AudioStack not only offers a wide variety of different voice models from various providers, but also offers guardrails to make the production of synthetic speech robust and scalable.

AudioStack also makes it easy to create a frontend for your users to interact with synthetic Speech, assures quality for well known TTS challenges such as the pronunciation of names or to directly connect to an established source to minimise failure rate.
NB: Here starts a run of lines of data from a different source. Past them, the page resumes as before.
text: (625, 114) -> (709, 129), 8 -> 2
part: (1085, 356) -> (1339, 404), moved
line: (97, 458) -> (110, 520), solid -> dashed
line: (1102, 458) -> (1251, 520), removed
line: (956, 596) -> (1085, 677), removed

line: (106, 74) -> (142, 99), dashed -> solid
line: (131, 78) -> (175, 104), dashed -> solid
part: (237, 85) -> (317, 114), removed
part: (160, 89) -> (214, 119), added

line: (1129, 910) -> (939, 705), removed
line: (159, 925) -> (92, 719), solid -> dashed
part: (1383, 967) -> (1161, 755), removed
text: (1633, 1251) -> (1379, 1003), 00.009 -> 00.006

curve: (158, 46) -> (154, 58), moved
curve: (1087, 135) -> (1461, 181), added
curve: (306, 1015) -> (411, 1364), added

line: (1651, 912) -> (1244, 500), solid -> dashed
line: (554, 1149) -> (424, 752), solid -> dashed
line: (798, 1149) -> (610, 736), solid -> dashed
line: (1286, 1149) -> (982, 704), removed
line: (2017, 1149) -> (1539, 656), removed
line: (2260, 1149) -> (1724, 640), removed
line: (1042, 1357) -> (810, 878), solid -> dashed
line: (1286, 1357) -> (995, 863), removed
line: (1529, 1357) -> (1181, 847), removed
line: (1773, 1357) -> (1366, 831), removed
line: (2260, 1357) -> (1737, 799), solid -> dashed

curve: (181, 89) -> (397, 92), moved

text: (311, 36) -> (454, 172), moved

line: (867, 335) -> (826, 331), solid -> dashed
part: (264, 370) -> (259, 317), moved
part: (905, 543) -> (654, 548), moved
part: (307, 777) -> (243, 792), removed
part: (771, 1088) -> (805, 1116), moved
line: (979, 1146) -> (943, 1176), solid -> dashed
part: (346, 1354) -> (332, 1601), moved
Want to Browse Available Voices?

The AudioStack voice library gives examples of the range of voices available, across a wide variety of providers and languages. To browse the voice library, click here.

Code Example

Let's get started generating speech using some of the available voices from the AudioStack library. Firstly, we recommend to create a script and then, render speech from it. Below, we'll use 4 different voices and download the TTS file.

import audiostack
import os

audiostack.api_key = "APIKEY"

script = audiostack.Content.Script.create(
  scriptText="Our Text-to-speech provides harmonious access to more than 8 external TTS providers.\
              Our single interface ensures no matter the provider your script content will be \
              synthesized to the highest quality."
)
  
print("Response from creating script", script.response)

#store scriptId for later
scriptId = script.scriptId

#Let's do  4 requests - 1 for each voice :) 
for v in ["sara", "joanna", "conrad", "liam"]:
    item = audiostack.Speech.TTS.create(scriptItem=script, voice=v)
    print(item.response)

# We'll get our files with the list method
tts_files = audiostack.Speech.TTS.list(scriptId=scriptId)
print(tts_files.response)

for tts in tts_files:
    print("getting", tts.speechId)
    item = audiostack.Speech.TTS.get(tts.speechId)
		# We'll download each file
    item.download(fileName=item.speechId)

# We'll list the rendered files
tts_files = audiostack.Speech.TTS.list(scriptId=scriptId)
print(tts_files.response)

for tts in tts_files:
    # At this point we can delete the files (not needed anymore)
    item = audiostack.Speech.TTS.get(tts.speechId)
    r = item.delete()
    print(r)

print("Cost for this session: ", audiostack.credits_used_in_this_session())